Task brief -
Restate each record exactly as it was written.

Data for this exercise -
Start of Block

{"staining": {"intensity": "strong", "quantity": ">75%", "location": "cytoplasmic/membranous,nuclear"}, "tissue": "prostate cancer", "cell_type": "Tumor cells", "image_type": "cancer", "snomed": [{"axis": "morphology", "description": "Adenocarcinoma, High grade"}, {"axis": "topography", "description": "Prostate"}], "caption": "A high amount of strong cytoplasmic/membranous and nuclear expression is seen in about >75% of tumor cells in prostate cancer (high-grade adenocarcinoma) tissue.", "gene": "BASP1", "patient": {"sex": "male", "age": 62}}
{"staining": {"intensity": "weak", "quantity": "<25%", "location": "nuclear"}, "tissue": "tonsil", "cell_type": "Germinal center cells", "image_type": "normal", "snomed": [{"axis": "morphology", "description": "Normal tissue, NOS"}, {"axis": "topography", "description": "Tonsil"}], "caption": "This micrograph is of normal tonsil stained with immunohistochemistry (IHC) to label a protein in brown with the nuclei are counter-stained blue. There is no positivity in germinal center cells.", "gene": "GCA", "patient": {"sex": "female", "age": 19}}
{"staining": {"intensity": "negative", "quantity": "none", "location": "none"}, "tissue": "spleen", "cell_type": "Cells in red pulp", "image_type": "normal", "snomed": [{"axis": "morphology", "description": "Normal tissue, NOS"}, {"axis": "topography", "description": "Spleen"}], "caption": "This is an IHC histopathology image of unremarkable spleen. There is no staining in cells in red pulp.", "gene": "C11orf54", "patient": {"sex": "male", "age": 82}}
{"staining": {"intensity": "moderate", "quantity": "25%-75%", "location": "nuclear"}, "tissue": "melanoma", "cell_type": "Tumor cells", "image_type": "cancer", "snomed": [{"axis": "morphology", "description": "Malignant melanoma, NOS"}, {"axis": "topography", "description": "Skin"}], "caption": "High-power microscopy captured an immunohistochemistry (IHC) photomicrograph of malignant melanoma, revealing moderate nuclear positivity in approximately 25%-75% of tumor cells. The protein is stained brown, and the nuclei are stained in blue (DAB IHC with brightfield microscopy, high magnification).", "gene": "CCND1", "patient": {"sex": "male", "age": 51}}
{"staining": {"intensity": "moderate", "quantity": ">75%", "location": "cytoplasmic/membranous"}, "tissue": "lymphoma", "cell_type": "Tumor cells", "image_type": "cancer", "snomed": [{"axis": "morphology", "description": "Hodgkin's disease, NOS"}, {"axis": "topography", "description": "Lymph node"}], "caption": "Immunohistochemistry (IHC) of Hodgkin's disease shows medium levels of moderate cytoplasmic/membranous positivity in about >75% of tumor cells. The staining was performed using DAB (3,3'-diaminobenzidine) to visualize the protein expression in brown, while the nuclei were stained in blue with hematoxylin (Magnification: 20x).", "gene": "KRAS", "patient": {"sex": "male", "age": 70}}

End of Block

Exercise output -
{"staining": {"intensity": "strong", "quantity": ">75%", "location": "cytoplasmic/membranous,nuclear"}, "tissue": "prostate cancer", "cell_type": "Tumor cells", "image_type": "cancer", "snomed": [{"axis": "morphology", "description": "Adenocarcinoma, High grade"}, {"axis": "topography", "description": "Prostate"}], "caption": "A high amount of strong cytoplasmic/membranous and nuclear expression is seen in about >75% of tumor cells in prostate cancer (high-grade adenocarcinoma) tissue.", "gene": "BASP1", "patient": {"sex": "male", "age": 62}}
{"staining": {"intensity": "weak", "quantity": "<25%", "location": "nuclear"}, "tissue": "tonsil", "cell_type": "Germinal center cells", "image_type": "normal", "snomed": [{"axis": "morphology", "description": "Normal tissue, NOS"}, {"axis": "topography", "description": "Tonsil"}], "caption": "This micrograph is of normal tonsil stained with immunohistochemistry (IHC) to label a protein in brown with the nuclei are counter-stained blue. There is no positivity in germinal center cells.", "gene": "GCA", "patient": {"sex": "female", "age": 19}}
{"staining": {"intensity": "negative", "quantity": "none", "location": "none"}, "tissue": "spleen", "cell_type": "Cells in red pulp", "image_type": "normal", "snomed": [{"axis": "morphology", "description": "Normal tissue, NOS"}, {"axis": "topography", "description": "Spleen"}], "caption": "This is an IHC histopathology image of unremarkable spleen. There is no staining in cells in red pulp.", "gene": "C11orf54", "patient": {"sex": "male", "age": 82}}
{"staining": {"intensity": "moderate", "quantity": "25%-75%", "location": "nuclear"}, "tissue": "melanoma", "cell_type": "Tumor cells", "image_type": "cancer", "snomed": [{"axis": "morphology", "description": "Malignant melanoma, NOS"}, {"axis": "topography", "description": "Skin"}], "caption": "High-power microscopy captured an immunohistochemistry (IHC) photomicrograph of malignant melanoma, revealing moderate nuclear positivity in approximately 25%-75% of tumor cells. The protein is stained brown, and the nuclei are stained in blue (DAB IHC with brightfield microscopy, high magnification).", "gene": "CCND1", "patient": {"sex": "male", "age": 51}}
{"staining": {"intensity": "moderate", "quantity": ">75%", "location": "cytoplasmic/membranous"}, "tissue": "lymphoma", "cell_type": "Tumor cells", "image_type": "cancer", "snomed": [{"axis": "morphology", "description": "Hodgkin's disease, NOS"}, {"axis": "topography", "description": "Lymph node"}], "caption": "Immunohistochemistry (IHC) of Hodgkin's disease shows medium levels of moderate cytoplasmic/membranous positivity in about >75% of tumor cells. The staining was performed using DAB (3,3'-diaminobenzidine) to visualize the protein expression in brown, while the nuclei were stained in blue with hematoxylin (Magnification: 20x).", "gene": "KRAS", "patient": {"sex": "male", "age": 70}}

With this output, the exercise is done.